The song soon entered rotation on Top 40 stations as well, and when it was officially released as a single, it became Scaggs's first major hit, reaching number 1 on the Cash Box Top 100 and number 3 on the Billboard Hot 100. It was also successful on the R&B and disco charts, peaking at number 5 on both. The song was also a major hit in Canada, peaking at number 2. It was a minor hit in the UK, topping out at number 28 on the chart.

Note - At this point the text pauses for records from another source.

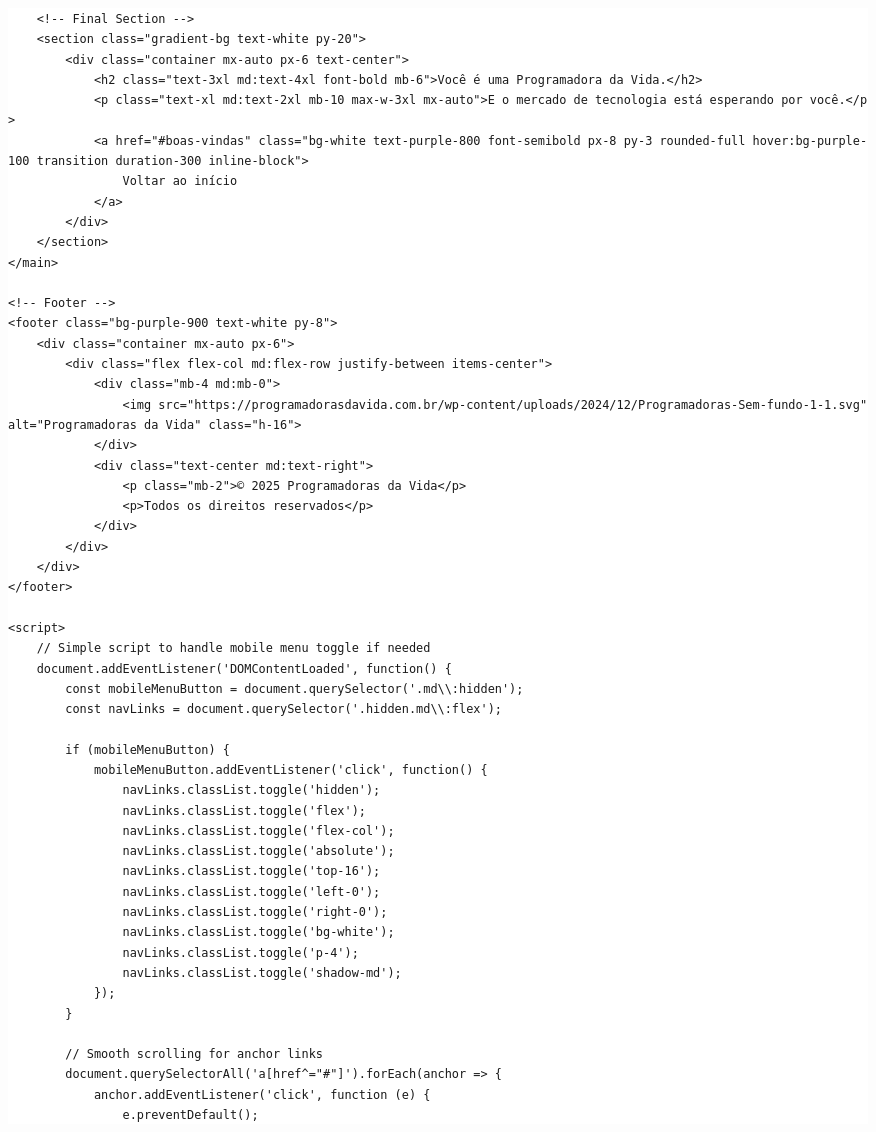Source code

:         <!-- Final Section -->
        <section class="gradient-bg text-white py-20">
            <div class="container mx-auto px-6 text-center">
                <h2 class="text-3xl md:text-4xl font-bold mb-6">Você é uma Programadora da Vida.</h2>
                <p class="text-xl md:text-2xl mb-10 max-w-3xl mx-auto">E o mercado de tecnologia está esperando por você.</p>
                <a href="#boas-vindas" class="bg-white text-purple-800 font-semibold px-8 py-3 rounded-full hover:bg-purple-100 transition duration-300 inline-block">
                    Voltar ao início
                </a>
            </div>
        </section>
    </main>

    <!-- Footer -->
    <footer class="bg-purple-900 text-white py-8">
        <div class="container mx-auto px-6">
            <div class="flex flex-col md:flex-row justify-between items-center">
                <div class="mb-4 md:mb-0">
                    <img src="https://programadorasdavida.com.br/wp-content/uploads/2024/12/Programadoras-Sem-fundo-1-1.svg" alt="Programadoras da Vida" class="h-16">
                </div>
                <div class="text-center md:text-right">
                    <p class="mb-2">© 2025 Programadoras da Vida</p>
                    <p>Todos os direitos reservados</p>
                </div>
            </div>
        </div>
    </footer>

    <script>
        // Simple script to handle mobile menu toggle if needed
        document.addEventListener('DOMContentLoaded', function() {
            const mobileMenuButton = document.querySelector('.md\\:hidden');
            const navLinks = document.querySelector('.hidden.md\\:flex');
            
            if (mobileMenuButton) {
                mobileMenuButton.addEventListener('click', function() {
                    navLinks.classList.toggle('hidden');
                    navLinks.classList.toggle('flex');
                    navLinks.classList.toggle('flex-col');
                    navLinks.classList.toggle('absolute');
                    navLinks.classList.toggle('top-16');
                    navLinks.classList.toggle('left-0');
                    navLinks.classList.toggle('right-0');
                    navLinks.classList.toggle('bg-white');
                    navLinks.classList.toggle('p-4');
                    navLinks.classList.toggle('shadow-md');
                });
            }
            
            // Smooth scrolling for anchor links
            document.querySelectorAll('a[href^="#"]').forEach(anchor => {
                anchor.addEventListener('click', function (e) {
                    e.preventDefault();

Scaggs is quoted as saying that the success of "Lowdown" was "an accident" and that, even though it was their favorite from Silk Degrees, he and the others involved in the making of the song thought there "wasn't a chance in hell" that it would be released as a single. The single was certified Gold by the RIAA for sales of one million copies and would go on to win the Grammy Award for Best R&B Song at the 19th Annual Grammy Awards in 1977.

== Renditions ==
- In 1996, Scaggs recorded an unplugged jazz version for his Fade into Light album.
- In 2020, the English band Disclosure sampled "Lowdown" for their track "Expressing What Matters".

== Personnel ==
The Silk Degrees album liner notes name the band members and the horn players in general. Additional credits for the song "Lowdown" are specified as follows:

- Louis Shelton – guitar
- David Hungate – bass
- Jeff Porcaro – drums
- David Paich – ARP synthesizer, Minimoog
- Jim Gilstrap – backing vocals
- Augie Johnson – backing vocals
- Marty McCall – backing vocals
- Carolyn Willis – backing vocals

==Chart performance==

===Weekly charts===

| Chart (1976/1977) | Peak position |
|---|---|
| Australia (Kent Music Report) | 54 |
| Canada Top Singles (RPM) | 2 |
| Canada RPM Adult Contemporary | 7 |
| New Zealand (RIANZ) | 35 |
| UK Singles (Official Charts) | 28 |
| US Billboard Hot 100 | 3 |
| US Billboard Easy Listening | 11 |
| US Hot R&B/Hip-Hop Songs (Billboard) | 5 |
| US Cash Box Top 100 | 1 |

===Year-end charts===

| Chart (1976) | Rank |
|---|---|
| Canada RPM Top Singles | 43 |
| U.S. Billboard | 49 |

== Certifications ==

| Region | Certification | Certified units/sales |
| New Zealand (RMNZ) | Gold | 15,000^{‡} |
| United States (RIAA) | 2× Platinum | 2,000,000^{‡} |
^{‡} Sales+streaming figures based on certification alone.